* _PASSAGE TO READ_:
########################################

Let’s get this out of the way first, so you can decide if you want to keep reading – I don’t consider Ga Rei Zero (喰霊-零-) to be a “Yuri” anime. Yes, I saw what you saw. Yes, Yomi and Kagura love each other deeply. But Yuri goggles aside, they really aren’t “in love” with one another – IMHO. Your opinion is yours and if it is that they are absolutely positively in love and if only they had been allowed to be together…and, needless to say, that I am a complete moron for not seeing it…well that’s fine too. ^_^
Yes. I see what you see. No, I do not think it’s Yuri. *I* think it’s a very close sisterly relationship – one I could wish I had with my sister, but don’t. I also think Yomi was “in love with” Nori-chan and I quite liked them as a couple.
Okay, that having been said, now those of you who either agree with me or don’t care can move on to what the heck Ga Rei Zero is, if not Yuri. And my apologies for not catching up on this series last season when it aired. It just kept slipping down the list.
What Ga Rei Zero is, is a entertainingly predictable supernatural/action anime that combines big demony monsters, schoolage girls with magical swords that come with a *destiny*, and a fight to protect humanity against the evil that, etc, etc.

########################################

* _WORK TO DO_: From the Ga Rei Zero review, output the text starting with "Let’s get this" and going on through "as a couple.", copied word for word. None of the data below is required.

* _A run of records_:
########################################

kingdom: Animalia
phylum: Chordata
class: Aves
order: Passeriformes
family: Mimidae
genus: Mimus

########################################

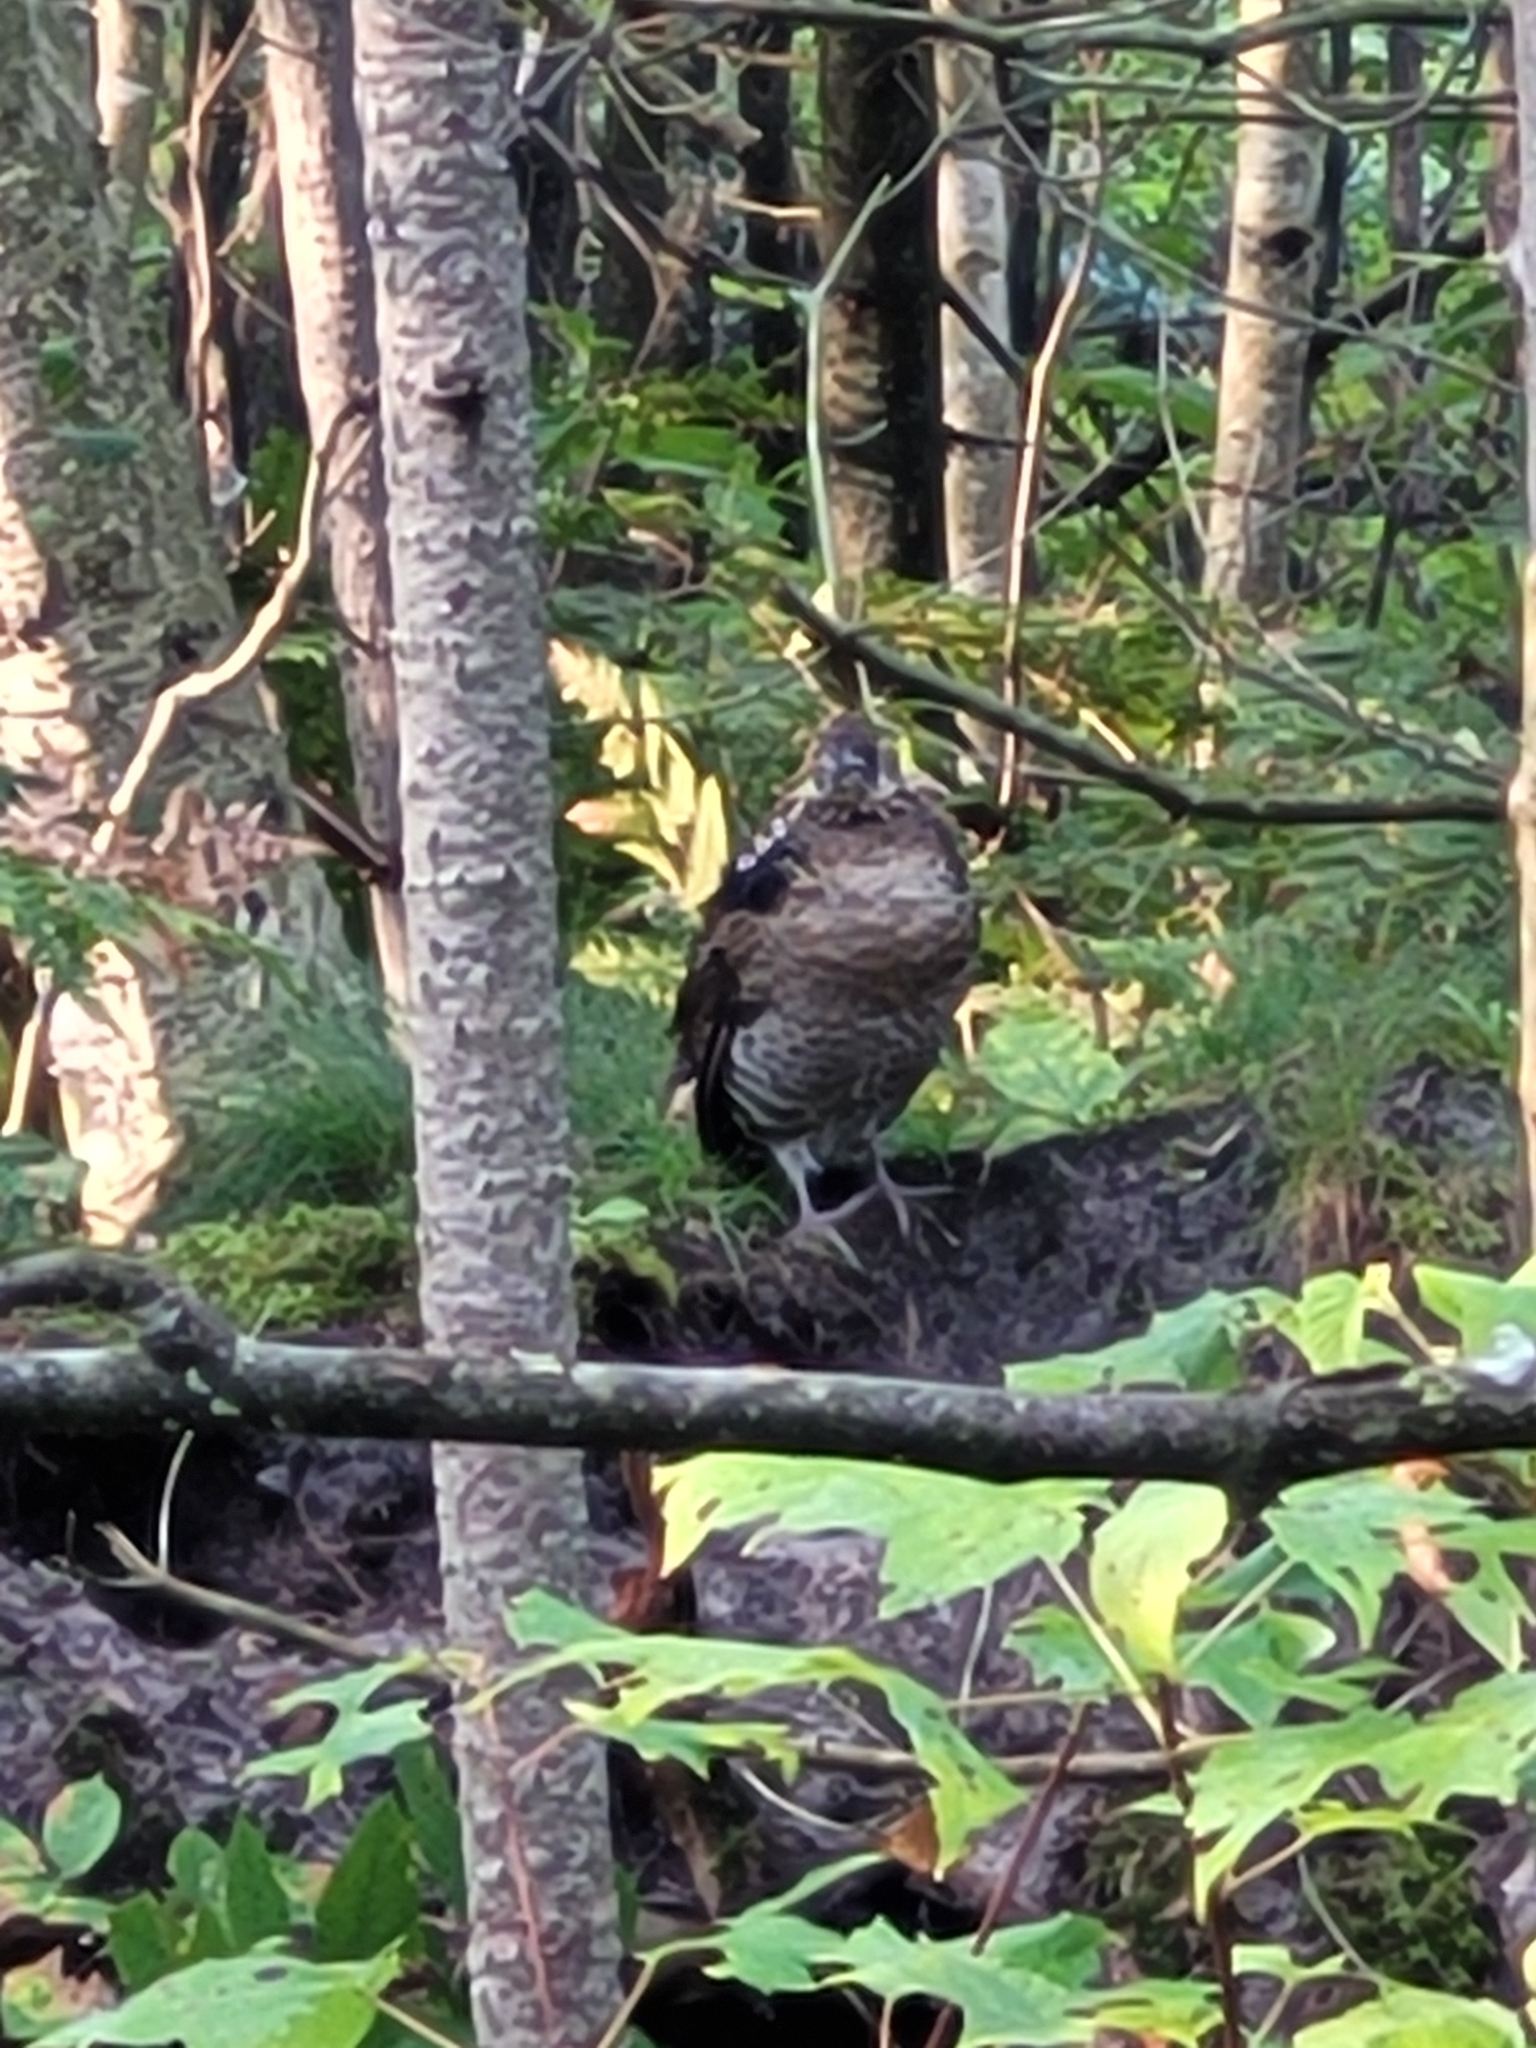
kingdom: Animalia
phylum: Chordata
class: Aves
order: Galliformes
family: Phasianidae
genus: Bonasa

########################################

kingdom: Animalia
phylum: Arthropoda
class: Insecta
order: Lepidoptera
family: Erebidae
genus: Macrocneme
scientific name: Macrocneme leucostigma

########################################

* _SOLUTION FOR THIS PROBLEM_:
Let’s get this out of the way first, so you can decide if you want to keep reading – I don’t consider Ga Rei Zero (喰霊-零-) to be a “Yuri” anime. Yes, I saw what you saw. Yes, Yomi and Kagura love each other deeply. But Yuri goggles aside, they really aren’t “in love” with one another – IMHO. Your opinion is yours and if it is that they are absolutely positively in love and if only they had been allowed to be together…and, needless to say, that I am a complete moron for not seeing it…well that’s fine too. ^_^
Yes. I see what you see. No, I do not think it’s Yuri. *I* think it’s a very close sisterly relationship – one I could wish I had with my sister, but don’t. I also think Yomi was “in love with” Nori-chan and I quite liked them as a couple.